▶ **Brief**:
Print out every line of the listing below without alteration.
----
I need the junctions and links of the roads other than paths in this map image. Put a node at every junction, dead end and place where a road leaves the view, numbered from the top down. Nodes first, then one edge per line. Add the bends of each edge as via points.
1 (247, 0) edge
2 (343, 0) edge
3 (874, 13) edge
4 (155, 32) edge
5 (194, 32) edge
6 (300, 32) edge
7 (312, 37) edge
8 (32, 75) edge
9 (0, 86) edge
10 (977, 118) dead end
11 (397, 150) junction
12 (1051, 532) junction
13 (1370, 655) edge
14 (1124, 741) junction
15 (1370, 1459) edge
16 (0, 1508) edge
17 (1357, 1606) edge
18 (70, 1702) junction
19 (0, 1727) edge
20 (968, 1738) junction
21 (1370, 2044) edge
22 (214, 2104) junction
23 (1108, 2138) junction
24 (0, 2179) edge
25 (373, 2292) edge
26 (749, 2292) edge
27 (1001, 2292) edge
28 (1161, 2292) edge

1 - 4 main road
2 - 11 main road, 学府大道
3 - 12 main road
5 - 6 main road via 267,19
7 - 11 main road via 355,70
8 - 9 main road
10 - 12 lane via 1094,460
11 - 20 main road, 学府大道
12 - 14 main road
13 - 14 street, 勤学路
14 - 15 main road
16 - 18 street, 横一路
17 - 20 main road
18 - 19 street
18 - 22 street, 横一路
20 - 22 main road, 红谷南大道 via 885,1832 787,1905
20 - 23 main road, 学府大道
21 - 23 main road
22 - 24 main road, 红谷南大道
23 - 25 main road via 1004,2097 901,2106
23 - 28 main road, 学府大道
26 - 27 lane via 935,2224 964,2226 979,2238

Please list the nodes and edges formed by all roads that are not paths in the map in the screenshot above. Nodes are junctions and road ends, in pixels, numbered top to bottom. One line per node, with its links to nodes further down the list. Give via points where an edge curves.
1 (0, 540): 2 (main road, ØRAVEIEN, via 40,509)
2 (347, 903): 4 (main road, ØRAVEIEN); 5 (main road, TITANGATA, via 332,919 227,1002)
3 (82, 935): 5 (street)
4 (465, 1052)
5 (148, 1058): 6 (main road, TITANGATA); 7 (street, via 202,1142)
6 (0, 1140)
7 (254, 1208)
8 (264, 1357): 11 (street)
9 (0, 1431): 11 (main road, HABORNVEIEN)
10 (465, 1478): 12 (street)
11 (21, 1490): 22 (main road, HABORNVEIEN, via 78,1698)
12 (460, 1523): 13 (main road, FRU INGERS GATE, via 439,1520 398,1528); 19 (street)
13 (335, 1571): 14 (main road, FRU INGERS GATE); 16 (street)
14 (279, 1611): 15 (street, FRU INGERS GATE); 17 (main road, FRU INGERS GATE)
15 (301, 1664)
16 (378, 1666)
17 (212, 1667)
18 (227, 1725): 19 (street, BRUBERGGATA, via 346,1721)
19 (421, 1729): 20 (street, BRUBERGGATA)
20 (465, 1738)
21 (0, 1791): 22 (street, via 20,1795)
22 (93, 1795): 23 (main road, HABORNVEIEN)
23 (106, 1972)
----
▶ **Response below**:
I need the junctions and links of the roads other than paths in this map image. Put a node at every junction, dead end and place where a road leaves the view, numbered from the top down. Nodes first, then one edge per line. Add the bends of each edge as via points.
1 (247, 0) edge
2 (343, 0) edge
3 (874, 13) edge
4 (155, 32) edge
5 (194, 32) edge
6 (300, 32) edge
7 (312, 37) edge
8 (32, 75) edge
9 (0, 86) edge
10 (977, 118) dead end
11 (397, 150) junction
12 (1051, 532) junction
13 (1370, 655) edge
14 (1124, 741) junction
15 (1370, 1459) edge
16 (0, 1508) edge
17 (1357, 1606) edge
18 (70, 1702) junction
19 (0, 1727) edge
20 (968, 1738) junction
21 (1370, 2044) edge
22 (214, 2104) junction
23 (1108, 2138) junction
24 (0, 2179) edge
25 (373, 2292) edge
26 (749, 2292) edge
27 (1001, 2292) edge
28 (1161, 2292) edge

1 - 4 main road
2 - 11 main road, 学府大道
3 - 12 main road
5 - 6 main road via 267,19
7 - 11 main road via 355,70
8 - 9 main road
10 - 12 lane via 1094,460
11 - 20 main road, 学府大道
12 - 14 main road
13 - 14 street, 勤学路
14 - 15 main road
16 - 18 street, 横一路
17 - 20 main road
18 - 19 street
18 - 22 street, 横一路
20 - 22 main road, 红谷南大道 via 885,1832 787,1905
20 - 23 main road, 学府大道
21 - 23 main road
22 - 24 main road, 红谷南大道
23 - 25 main road via 1004,2097 901,2106
23 - 28 main road, 学府大道
26 - 27 lane via 935,2224 964,2226 979,2238

Please list the nodes and edges formed by all roads that are not paths in the map in the screenshot above. Nodes are junctions and road ends, in pixels, numbered top to bottom. One line per node, with its links to nodes further down the list. Give via points where an edge curves.
1 (0, 540): 2 (main road, ØRAVEIEN, via 40,509)
2 (347, 903): 4 (main road, ØRAVEIEN); 5 (main road, TITANGATA, via 332,919 227,1002)
3 (82, 935): 5 (street)
4 (465, 1052)
5 (148, 1058): 6 (main road, TITANGATA); 7 (street, via 202,1142)
6 (0, 1140)
7 (254, 1208)
8 (264, 1357): 11 (street)
9 (0, 1431): 11 (main road, HABORNVEIEN)
10 (465, 1478): 12 (street)
11 (21, 1490): 22 (main road, HABORNVEIEN, via 78,1698)
12 (460, 1523): 13 (main road, FRU INGERS GATE, via 439,1520 398,1528); 19 (street)
13 (335, 1571): 14 (main road, FRU INGERS GATE); 16 (street)
14 (279, 1611): 15 (street, FRU INGERS GATE); 17 (main road, FRU INGERS GATE)
15 (301, 1664)
16 (378, 1666)
17 (212, 1667)
18 (227, 1725): 19 (street, BRUBERGGATA, via 346,1721)
19 (421, 1729): 20 (street, BRUBERGGATA)
20 (465, 1738)
21 (0, 1791): 22 (street, via 20,1795)
22 (93, 1795): 23 (main road, HABORNVEIEN)
23 (106, 1972)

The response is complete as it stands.